This week I thought I’d talk about how we made it legal.
We were originally going to have the legal bit during the week so we could focus entirely on the part that was important to us. We didn’t find the legal bit particularly enthralling to think about because we had both wanted to get married outdoors, and in the UK you can’t get a legally recognised outdoor wedding without a licensed officiant, and they can only perform on-location weddings at licensed venues that have a wedding license. That means there’s very few outdoor locations, and they’re all “licensed venues,” so you can’t do it on the beach or in the woods wherever else you feel like it. We looked into this, and found there was only one place in York licensed for outdoor weddings, and the cost was exorbitant, certainly far greater than our £500 total wedding budget, so we decided it would be easier to have the bog standard cheapest wedding ceremony and make it personal later.

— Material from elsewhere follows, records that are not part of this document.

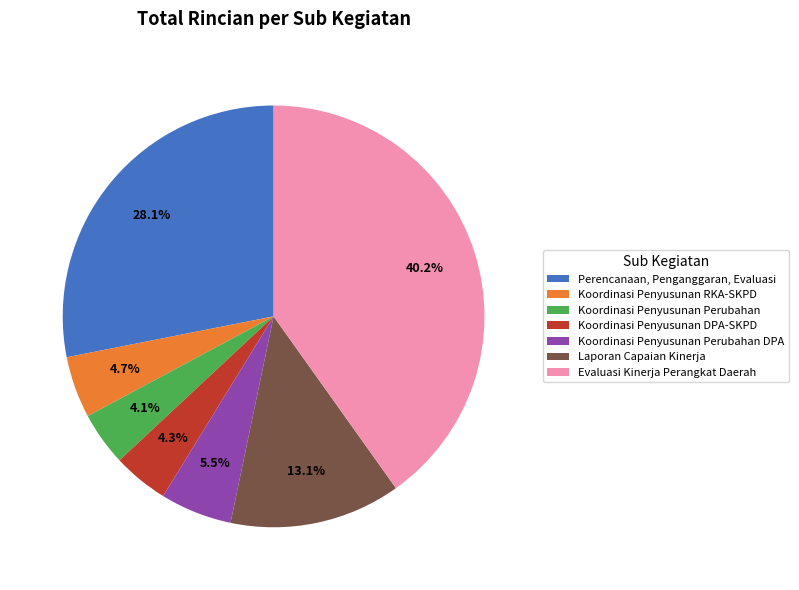

To the nearest percent, what portion does Koordinasi Penyusunan DPA-SKPD represent?

4%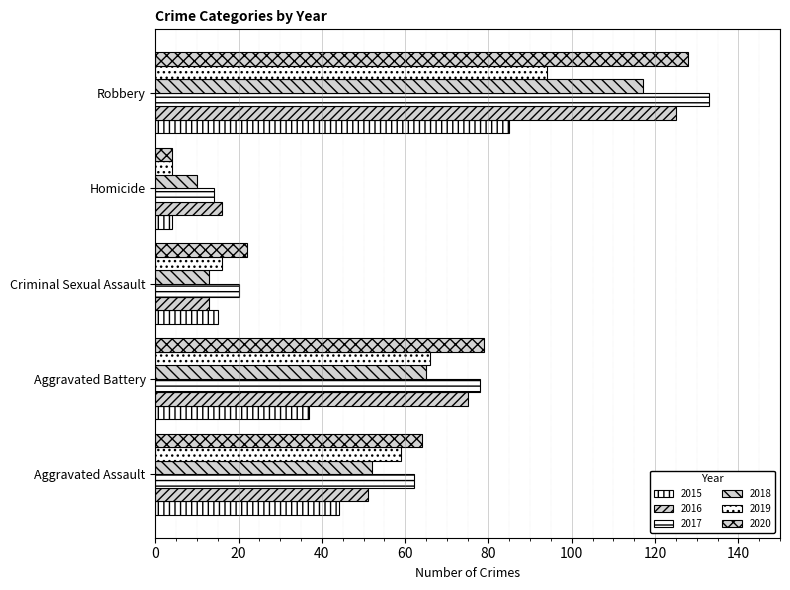

What is the maximum value shown in the chart?

133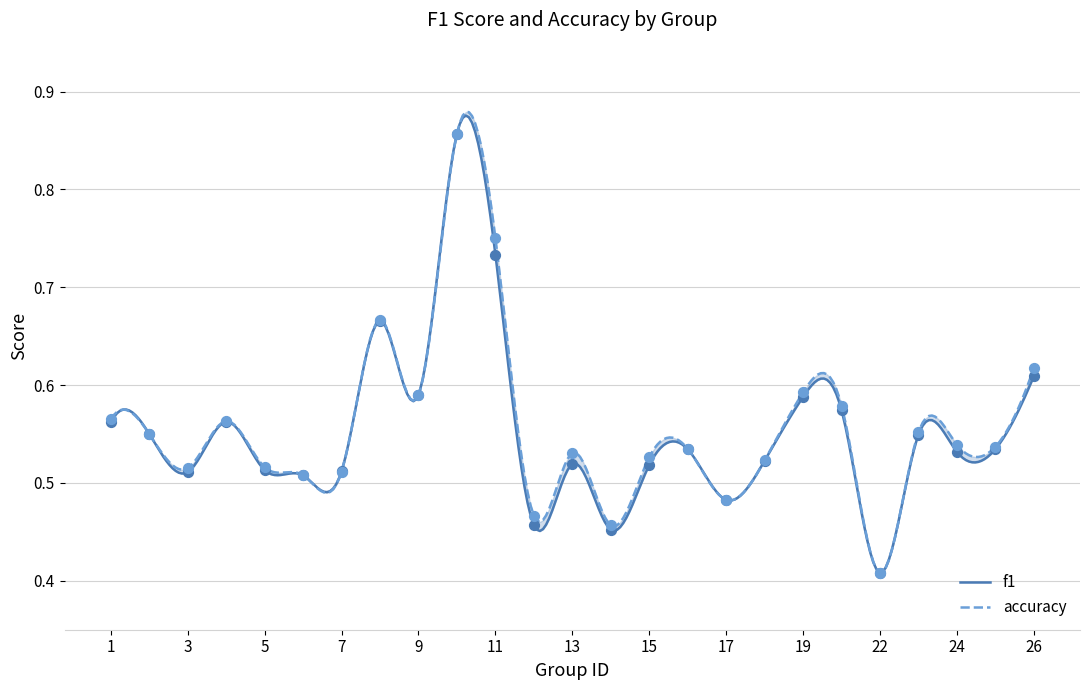

Is the value of f1 at 2 greater than the value of accuracy at 5?

Yes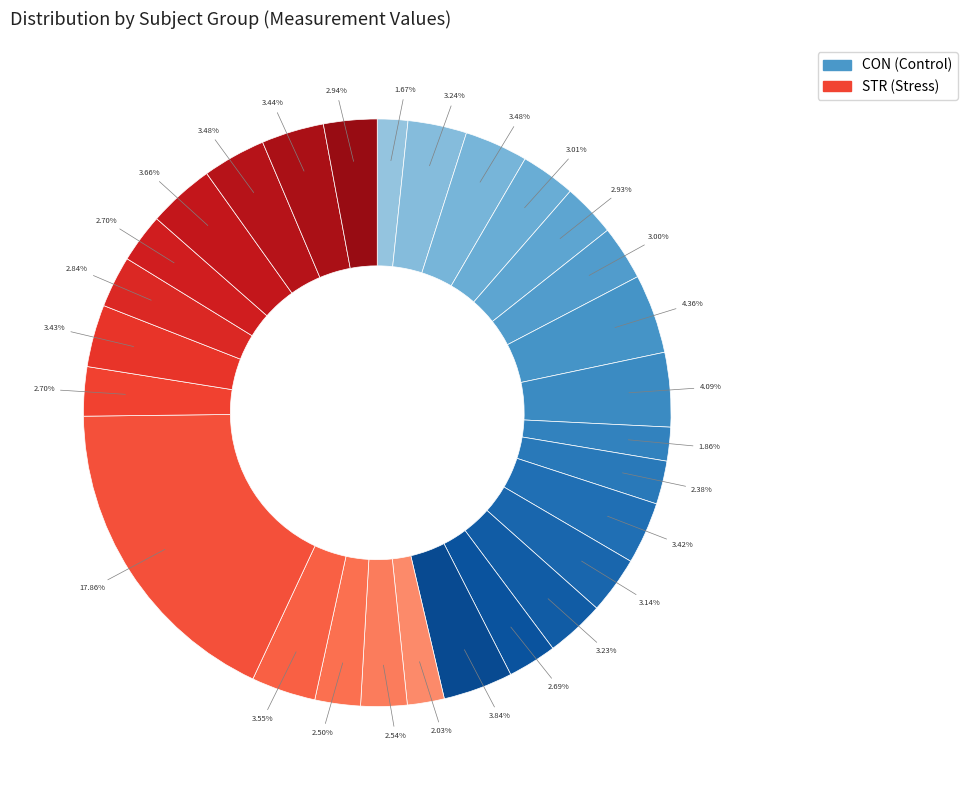

How many slices are in this pie chart?

28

Since we were both teachers when we were planning it, and there wasn’t a holiday any time near our chosen celebration date (21st June), we had to have it on a weekend. Since we were doing that (you have to pay registry offices more to get married at the weekend, presumably to make up for the fact that you’re not losing a day’s pay like you would on a weekday, assuming you work Monday to Friday), we decided we might as well just have the whole damn thing on the same day.
We originally booked an appointment to look around our local Register Office and decided that we felt it was a bit expensive and lacking in the wow factor. The leaking ceiling and water damage didn’t help their case. Since we were free to use any Register Office in the UK, we decided to look elsewhere in Yorkshire, and viewed Harrogate Register Office. We thought it was a more beautiful building, it could hold more people, and the grounds and interior were elegant and Georgian. Additionally, it had on-street parking as well as a car park. For £200 less than our local office. So we were sold. We paid our £180 and made a date.

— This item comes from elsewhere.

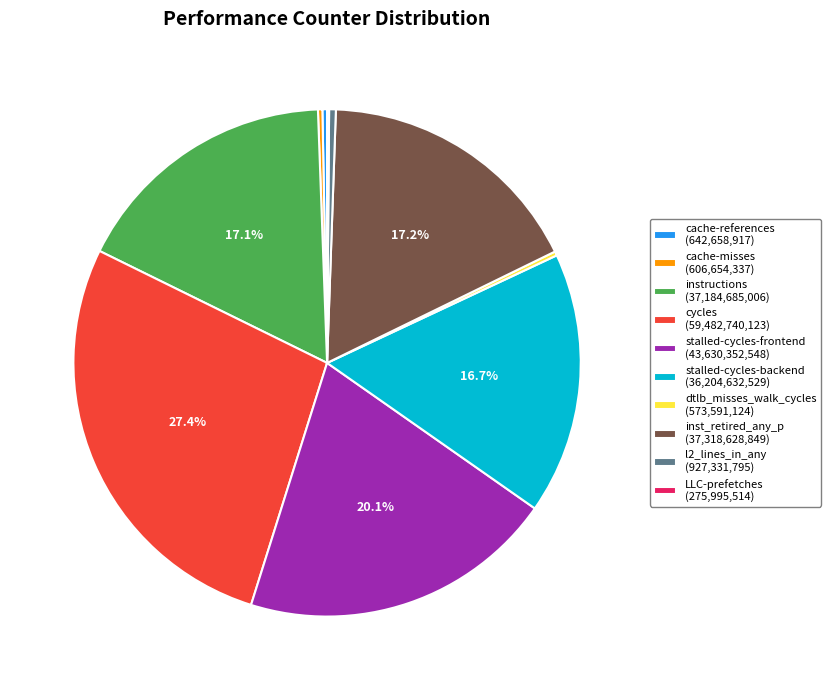

What percentage is NOT represented by inst_retired_any_p (37,318,628,849)?

82.8%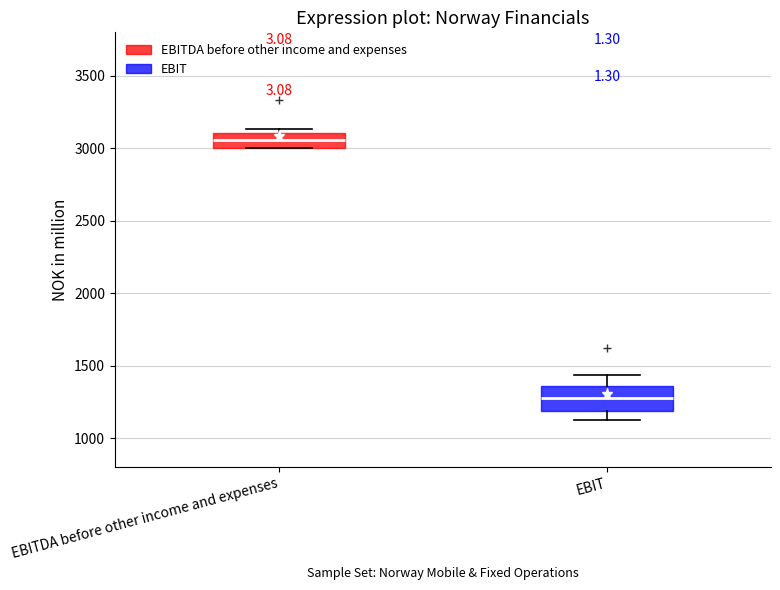

Where does the upper whisker of the box for EBIT end on the y-axis? The values are not printed on the chart, so give them approximately, as read against the axis.

1450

Before we were able to get married, we both had to attend an interview at our local register office. They weren’t particularly generous to us, presumably because we weren’t using their facilities (the Harrogate date was booked at this point), and we were both interviewed separately and asked the full set of “is this a sham marriage for immigration purposes” questions. Despite the fact that all of our parents were born in the UK, and we are both British Citizens. Other people who DID use the local office to get married in the same year as us did not have to go through this to the same degree.
We managed to get through mostly unscathed, although they get REALLY annoyed if you don’t know each other’s parents’ dates of birth or whether the other person has ever been known by any other names (because that comes up so many times during the dating process). Since my future husband had never met my mother, there was no way he was going to know what her date of birth was. The woman conducting the interview got very caught up on this and even spent half an hour phoning Harrogate register office and redialing and redialing (they must have been busy) to check whether they would accept our wedding if my future husband didn’t know my mother’s date of birth.
Eventually she decided there was nothing she could stop us marrying over, and we were allowed to have our wedding. It did seem very silly to ask the person you’re marrying about all this stuff, and I think they could improve it by asking me about me and him about him, THEN quizzing us about each other. That would have made a lot more sense. But that wasn’t how they did it. Logic tells me this stuff is all things they should be able to ask if they suspect something is wrong with your proposed wedding, but that it got taken too far on this occasion.
I would say this is the opposite of a deterrent to sham weddings, because they’re more likely to learn all this stuff about each other to get through the interview. If you’re getting a registrar to do your marriage, learn all the details about each other first.
After this, we got a big booklet through the post which looked like an exam paper. It had loads of questions and dotted lines and delete as applicables. Most of the wording was optional and it was supposed to be “personalised” so for example you could choose four different Hallmark declarations to state when giving the rings. We hated all of it it was far too saccharine and Eastenders for our tastes, so we crossed out everything that was optional and pared it down to the simplest way of saying “you two are getting married. Do you want to get married? M’kay you’re married now. Swap some rings and kiss.”
With our wedding coming AFTER the legalisation of gay marriage, but the brochures being obviously out of date, I also took the liberty of changing the legal and non-optional preamble that said “marriage is between one man and one woman” to “marriage is between two people of any gender” Now the regsitrar didn’t read the “of any gender” bit, but she was happy to say “marriage is between two people” instead of one man and one woman, and that was enough of a result for me.
We also had to choose some music for the ceremony. We chose “Science Fiction Double Feature” (from Rocky Horror) for walking down the aisle, “Bat Out of Hell” (by Meatloaf) for leaving, “Poison” (by Alice Cooper) for signing the register and I’m sure I got them to play “Bohemian Rhapshody” (by Queen) as well but I can’t remember what aspect of the ceremony that was for, and we didn’t get to keep our exam booklet so I don’t have the list. Then we burned them all onto one CD in the correct order to send back with our booklet so that it was foolproof, but we didn’t need to worry, the Harrogate Register Office team were INCREDIBLY competent and helpful individuals. In this booklet, we also needed to state the names of the two witnesses who would counter sign the register.